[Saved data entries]
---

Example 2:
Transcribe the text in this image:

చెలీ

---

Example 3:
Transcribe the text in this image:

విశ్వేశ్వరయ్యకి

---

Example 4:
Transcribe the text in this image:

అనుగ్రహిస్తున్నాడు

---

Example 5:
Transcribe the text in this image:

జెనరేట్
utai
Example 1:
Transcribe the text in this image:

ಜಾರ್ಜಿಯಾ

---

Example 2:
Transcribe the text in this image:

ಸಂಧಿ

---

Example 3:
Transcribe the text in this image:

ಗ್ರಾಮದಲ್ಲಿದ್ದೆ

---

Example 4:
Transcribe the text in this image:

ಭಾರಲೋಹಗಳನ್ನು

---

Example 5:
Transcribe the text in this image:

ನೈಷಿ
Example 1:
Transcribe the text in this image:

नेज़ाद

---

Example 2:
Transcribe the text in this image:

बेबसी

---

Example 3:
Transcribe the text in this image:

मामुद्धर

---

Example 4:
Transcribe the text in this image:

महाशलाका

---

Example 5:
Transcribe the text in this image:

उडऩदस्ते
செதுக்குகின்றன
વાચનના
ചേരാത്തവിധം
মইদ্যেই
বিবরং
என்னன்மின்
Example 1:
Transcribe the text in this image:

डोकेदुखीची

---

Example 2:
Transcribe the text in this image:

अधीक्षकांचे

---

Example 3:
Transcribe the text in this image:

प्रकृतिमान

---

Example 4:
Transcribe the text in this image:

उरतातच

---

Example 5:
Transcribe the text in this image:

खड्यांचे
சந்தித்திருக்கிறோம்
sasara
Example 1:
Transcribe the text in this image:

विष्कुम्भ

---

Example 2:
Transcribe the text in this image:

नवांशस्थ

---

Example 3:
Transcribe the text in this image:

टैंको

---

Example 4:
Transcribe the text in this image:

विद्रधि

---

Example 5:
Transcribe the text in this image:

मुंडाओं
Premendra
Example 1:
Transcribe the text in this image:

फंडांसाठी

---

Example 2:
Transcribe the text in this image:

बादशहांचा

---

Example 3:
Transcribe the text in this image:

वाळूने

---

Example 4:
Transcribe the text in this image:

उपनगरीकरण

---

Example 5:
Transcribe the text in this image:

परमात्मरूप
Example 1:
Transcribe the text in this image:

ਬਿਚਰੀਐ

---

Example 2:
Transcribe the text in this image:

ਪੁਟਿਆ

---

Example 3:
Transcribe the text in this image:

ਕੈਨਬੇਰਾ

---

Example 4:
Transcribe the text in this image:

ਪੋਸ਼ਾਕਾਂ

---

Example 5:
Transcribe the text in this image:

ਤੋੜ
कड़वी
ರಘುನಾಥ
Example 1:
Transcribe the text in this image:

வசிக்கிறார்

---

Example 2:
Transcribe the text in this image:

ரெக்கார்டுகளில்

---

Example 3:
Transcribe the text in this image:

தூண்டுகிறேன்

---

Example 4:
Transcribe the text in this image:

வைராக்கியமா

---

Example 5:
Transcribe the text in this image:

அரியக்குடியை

* Activity:
Reproduce every record above, word for word.

* Written answer:
---

Example 2:
Transcribe the text in this image:

చెలీ

---

Example 3:
Transcribe the text in this image:

విశ్వేశ్వరయ్యకి

---

Example 4:
Transcribe the text in this image:

అనుగ్రహిస్తున్నాడు

---

Example 5:
Transcribe the text in this image:

జెనరేట్
utai
Example 1:
Transcribe the text in this image:

ಜಾರ್ಜಿಯಾ

---

Example 2:
Transcribe the text in this image:

ಸಂಧಿ

---

Example 3:
Transcribe the text in this image:

ಗ್ರಾಮದಲ್ಲಿದ್ದೆ

---

Example 4:
Transcribe the text in this image:

ಭಾರಲೋಹಗಳನ್ನು

---

Example 5:
Transcribe the text in this image:

ನೈಷಿ
Example 1:
Transcribe the text in this image:

नेज़ाद

---

Example 2:
Transcribe the text in this image:

बेबसी

---

Example 3:
Transcribe the text in this image:

मामुद्धर

---

Example 4:
Transcribe the text in this image:

महाशलाका

---

Example 5:
Transcribe the text in this image:

उडऩदस्ते
செதுக்குகின்றன
વાચનના
ചേരാത്തവിധം
মইদ্যেই
বিবরং
என்னன்மின்
Example 1:
Transcribe the text in this image:

डोकेदुखीची

---

Example 2:
Transcribe the text in this image:

अधीक्षकांचे

---

Example 3:
Transcribe the text in this image:

प्रकृतिमान

---

Example 4:
Transcribe the text in this image:

उरतातच

---

Example 5:
Transcribe the text in this image:

खड्यांचे
சந்தித்திருக்கிறோம்
sasara
Example 1:
Transcribe the text in this image:

विष्कुम्भ

---

Example 2:
Transcribe the text in this image:

नवांशस्थ

---

Example 3:
Transcribe the text in this image:

टैंको

---

Example 4:
Transcribe the text in this image:

विद्रधि

---

Example 5:
Transcribe the text in this image:

मुंडाओं
Premendra
Example 1:
Transcribe the text in this image:

फंडांसाठी

---

Example 2:
Transcribe the text in this image:

बादशहांचा

---

Example 3:
Transcribe the text in this image:

वाळूने

---

Example 4:
Transcribe the text in this image:

उपनगरीकरण

---

Example 5:
Transcribe the text in this image:

परमात्मरूप
Example 1:
Transcribe the text in this image:

ਬਿਚਰੀਐ

---

Example 2:
Transcribe the text in this image:

ਪੁਟਿਆ

---

Example 3:
Transcribe the text in this image:

ਕੈਨਬੇਰਾ

---

Example 4:
Transcribe the text in this image:

ਪੋਸ਼ਾਕਾਂ

---

Example 5:
Transcribe the text in this image:

ਤੋੜ
कड़वी
ರಘುನಾಥ
Example 1:
Transcribe the text in this image:

வசிக்கிறார்

---

Example 2:
Transcribe the text in this image:

ரெக்கார்டுகளில்

---

Example 3:
Transcribe the text in this image:

தூண்டுகிறேன்

---

Example 4:
Transcribe the text in this image:

வைராக்கியமா

---

Example 5:
Transcribe the text in this image:

அரியக்குடியை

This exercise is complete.